### What you will do
Only lines that contain the word "work" are to be returned from the data below.

### Records provided
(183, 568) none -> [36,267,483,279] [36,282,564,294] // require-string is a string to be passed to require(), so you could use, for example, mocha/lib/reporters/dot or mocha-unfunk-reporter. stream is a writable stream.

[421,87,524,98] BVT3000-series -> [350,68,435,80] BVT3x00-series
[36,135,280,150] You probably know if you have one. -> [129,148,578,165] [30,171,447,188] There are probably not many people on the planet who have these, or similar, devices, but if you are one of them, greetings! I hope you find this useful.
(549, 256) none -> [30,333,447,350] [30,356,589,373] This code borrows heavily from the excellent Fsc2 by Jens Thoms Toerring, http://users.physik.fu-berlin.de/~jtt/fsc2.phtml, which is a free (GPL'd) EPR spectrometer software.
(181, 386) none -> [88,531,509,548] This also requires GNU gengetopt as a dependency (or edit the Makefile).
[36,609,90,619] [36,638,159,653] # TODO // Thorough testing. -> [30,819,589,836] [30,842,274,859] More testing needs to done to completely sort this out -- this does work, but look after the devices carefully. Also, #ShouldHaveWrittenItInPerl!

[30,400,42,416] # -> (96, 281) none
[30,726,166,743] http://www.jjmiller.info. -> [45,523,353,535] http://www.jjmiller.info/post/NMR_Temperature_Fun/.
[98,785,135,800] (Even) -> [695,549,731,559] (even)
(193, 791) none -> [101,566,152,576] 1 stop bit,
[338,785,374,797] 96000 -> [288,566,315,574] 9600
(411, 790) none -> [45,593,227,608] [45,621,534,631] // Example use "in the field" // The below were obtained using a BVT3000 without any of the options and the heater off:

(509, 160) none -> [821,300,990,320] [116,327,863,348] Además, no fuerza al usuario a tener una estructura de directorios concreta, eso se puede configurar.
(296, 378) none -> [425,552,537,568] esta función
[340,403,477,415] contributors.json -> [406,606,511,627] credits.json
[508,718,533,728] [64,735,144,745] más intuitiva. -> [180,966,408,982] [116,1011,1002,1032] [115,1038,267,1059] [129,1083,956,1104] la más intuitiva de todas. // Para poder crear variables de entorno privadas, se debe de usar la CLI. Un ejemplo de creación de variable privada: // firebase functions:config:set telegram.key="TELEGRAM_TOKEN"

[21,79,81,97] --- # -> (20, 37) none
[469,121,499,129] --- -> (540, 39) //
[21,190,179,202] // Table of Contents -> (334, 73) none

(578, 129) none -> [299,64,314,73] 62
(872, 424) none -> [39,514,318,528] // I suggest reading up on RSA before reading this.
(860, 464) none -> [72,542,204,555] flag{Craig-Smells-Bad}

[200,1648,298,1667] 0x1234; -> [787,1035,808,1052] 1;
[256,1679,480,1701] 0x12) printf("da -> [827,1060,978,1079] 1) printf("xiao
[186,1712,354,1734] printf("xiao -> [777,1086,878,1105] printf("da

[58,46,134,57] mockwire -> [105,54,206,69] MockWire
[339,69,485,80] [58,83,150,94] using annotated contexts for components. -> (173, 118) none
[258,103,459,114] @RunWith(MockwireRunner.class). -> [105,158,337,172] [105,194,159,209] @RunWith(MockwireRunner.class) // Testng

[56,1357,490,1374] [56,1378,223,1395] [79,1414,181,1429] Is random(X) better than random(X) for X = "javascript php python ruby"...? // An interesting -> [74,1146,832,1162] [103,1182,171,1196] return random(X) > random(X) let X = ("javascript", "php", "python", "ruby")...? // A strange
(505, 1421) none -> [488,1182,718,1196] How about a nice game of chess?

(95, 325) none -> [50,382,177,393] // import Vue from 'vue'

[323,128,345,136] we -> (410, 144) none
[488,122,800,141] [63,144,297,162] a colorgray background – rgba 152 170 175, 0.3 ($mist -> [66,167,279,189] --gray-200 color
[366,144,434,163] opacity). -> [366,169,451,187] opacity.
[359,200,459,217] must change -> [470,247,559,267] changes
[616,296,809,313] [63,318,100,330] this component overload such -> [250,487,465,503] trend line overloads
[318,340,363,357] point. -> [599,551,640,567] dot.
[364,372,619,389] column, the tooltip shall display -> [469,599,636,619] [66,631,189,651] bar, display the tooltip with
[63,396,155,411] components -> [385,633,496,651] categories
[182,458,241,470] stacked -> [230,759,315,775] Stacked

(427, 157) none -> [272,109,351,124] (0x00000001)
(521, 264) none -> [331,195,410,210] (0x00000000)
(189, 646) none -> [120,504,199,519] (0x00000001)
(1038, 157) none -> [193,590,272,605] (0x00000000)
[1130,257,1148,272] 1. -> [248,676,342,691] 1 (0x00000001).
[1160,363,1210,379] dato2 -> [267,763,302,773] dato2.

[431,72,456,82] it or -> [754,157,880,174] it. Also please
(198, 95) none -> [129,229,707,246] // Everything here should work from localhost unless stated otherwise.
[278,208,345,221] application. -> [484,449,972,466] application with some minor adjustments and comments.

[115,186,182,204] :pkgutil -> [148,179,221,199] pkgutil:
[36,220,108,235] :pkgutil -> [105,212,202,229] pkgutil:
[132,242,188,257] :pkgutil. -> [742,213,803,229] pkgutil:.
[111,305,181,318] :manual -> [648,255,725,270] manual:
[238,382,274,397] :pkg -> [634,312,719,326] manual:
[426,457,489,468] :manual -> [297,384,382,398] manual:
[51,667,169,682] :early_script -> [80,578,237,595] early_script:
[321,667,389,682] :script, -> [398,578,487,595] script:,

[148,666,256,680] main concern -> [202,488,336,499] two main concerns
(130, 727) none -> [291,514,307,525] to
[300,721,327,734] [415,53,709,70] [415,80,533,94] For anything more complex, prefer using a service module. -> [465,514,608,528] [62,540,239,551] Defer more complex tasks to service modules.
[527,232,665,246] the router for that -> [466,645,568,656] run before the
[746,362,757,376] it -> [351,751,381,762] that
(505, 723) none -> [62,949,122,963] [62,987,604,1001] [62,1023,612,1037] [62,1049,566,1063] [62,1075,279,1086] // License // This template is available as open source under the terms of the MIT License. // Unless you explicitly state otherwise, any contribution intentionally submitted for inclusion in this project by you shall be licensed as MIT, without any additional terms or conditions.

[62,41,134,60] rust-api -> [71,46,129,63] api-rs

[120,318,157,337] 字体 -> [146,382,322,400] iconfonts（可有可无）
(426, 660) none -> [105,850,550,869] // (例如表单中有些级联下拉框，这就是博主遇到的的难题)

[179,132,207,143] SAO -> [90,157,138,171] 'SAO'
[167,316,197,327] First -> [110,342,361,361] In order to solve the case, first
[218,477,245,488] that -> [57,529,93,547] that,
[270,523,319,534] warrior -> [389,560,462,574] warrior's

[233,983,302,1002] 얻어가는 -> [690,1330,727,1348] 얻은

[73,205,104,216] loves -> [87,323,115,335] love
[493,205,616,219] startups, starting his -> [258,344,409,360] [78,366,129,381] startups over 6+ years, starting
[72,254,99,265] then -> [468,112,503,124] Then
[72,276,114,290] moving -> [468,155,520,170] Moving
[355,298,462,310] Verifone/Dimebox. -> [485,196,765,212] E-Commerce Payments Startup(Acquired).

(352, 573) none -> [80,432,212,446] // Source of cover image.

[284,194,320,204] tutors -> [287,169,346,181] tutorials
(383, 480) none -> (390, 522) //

### Solution for this task
[36,609,90,619] [36,638,159,653] # TODO // Thorough testing. -> [30,819,589,836] [30,842,274,859] More testing needs to done to completely sort this out -- this does work, but look after the devices carefully. Also, #ShouldHaveWrittenItInPerl!
(198, 95) none -> [129,229,707,246] // Everything here should work from localhost unless stated otherwise.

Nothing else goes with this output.